I had to check my Decobike back into the system, so Raven and I parted ways with Dave the Wave. Riding to the bike stand, a white pickup truck with a surfboard in the back pulled up next to us. “Raven!” said an older man. “You still running?”
“Yes I am,” said Raven. “You still surfing?”
“Trying to,” he said. “You gotta keep active because it’s harder to hit a moving target, you know?”
“I know,” said Raven.
We finished the day’s tour on the corner of Fifth Street and Washington, where the old, famous Fifth Street Gym once stood. Raven’s Mom had worked across the street at a 24-hour drugstore. One of her customers was a young fighter by the name of Cassius Clay, who most people would come to know as three-time World Heavyweight Champion, Mohammad Ali. One time, a year after Clay had won the Gold Medal at the 1960 Summer Olympic Games in Rome, Cassius Clay brought his own mother into the drug store. He pointed to Mary, Raven’s Mom, at the cash register. “This is the lady that takes all my money,” Clay said to his mom.

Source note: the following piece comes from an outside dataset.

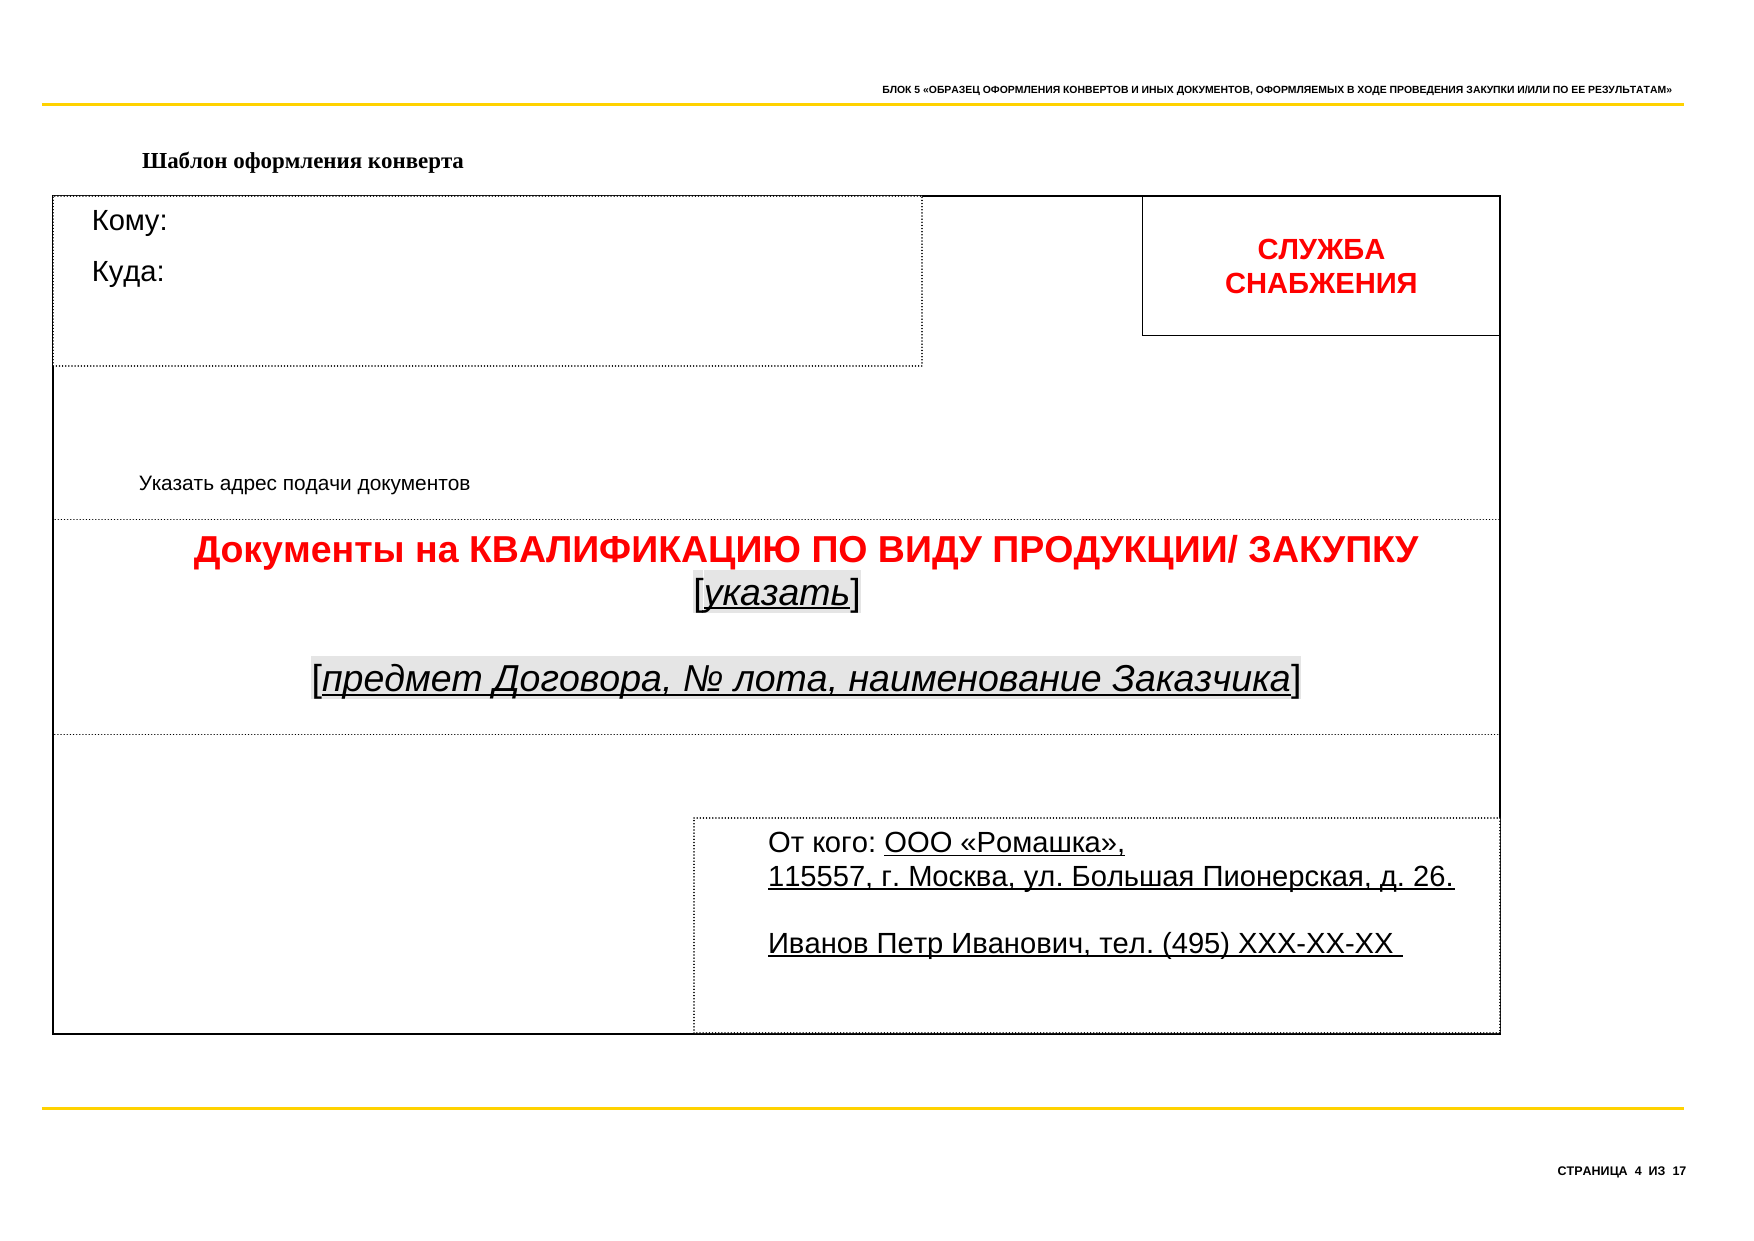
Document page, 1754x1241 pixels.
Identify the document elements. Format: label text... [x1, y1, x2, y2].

text Шаблон оформления конверта [142, 147, 1695, 174]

Mary shook her head and joked with Cassius. “Well, I wouldn’t take all his money if he didn’t come in here and treat all his friends.” Today, a Wells Fargo Bank stands where the gym once churned out champion after boxing champion.
“I’m sorry we didn’t get to everything today,” said Raven. “But you saw some of the sites, so that’s good.” We rode back to his house to watch a video I checked out from the library. It was about Miami Beach founder Carl Fisher, and Raven is the only person I know with a VCR. On the way, people stared at the two of us. “They’re trying to figure out how an old guy like me is with a pretty young woman like you,” observed Raven. “They probably think I have a lot of money or something,” he said.
The plastic grocery bag covering his ripped bicycle seat crinkled in the wind, and the tire wobbled from side to side as he gripped the rusty handlebars. His chest hair poked out of his black button-down shirt, tucked into his shoelace belt. I smiled. “You’re probably right.”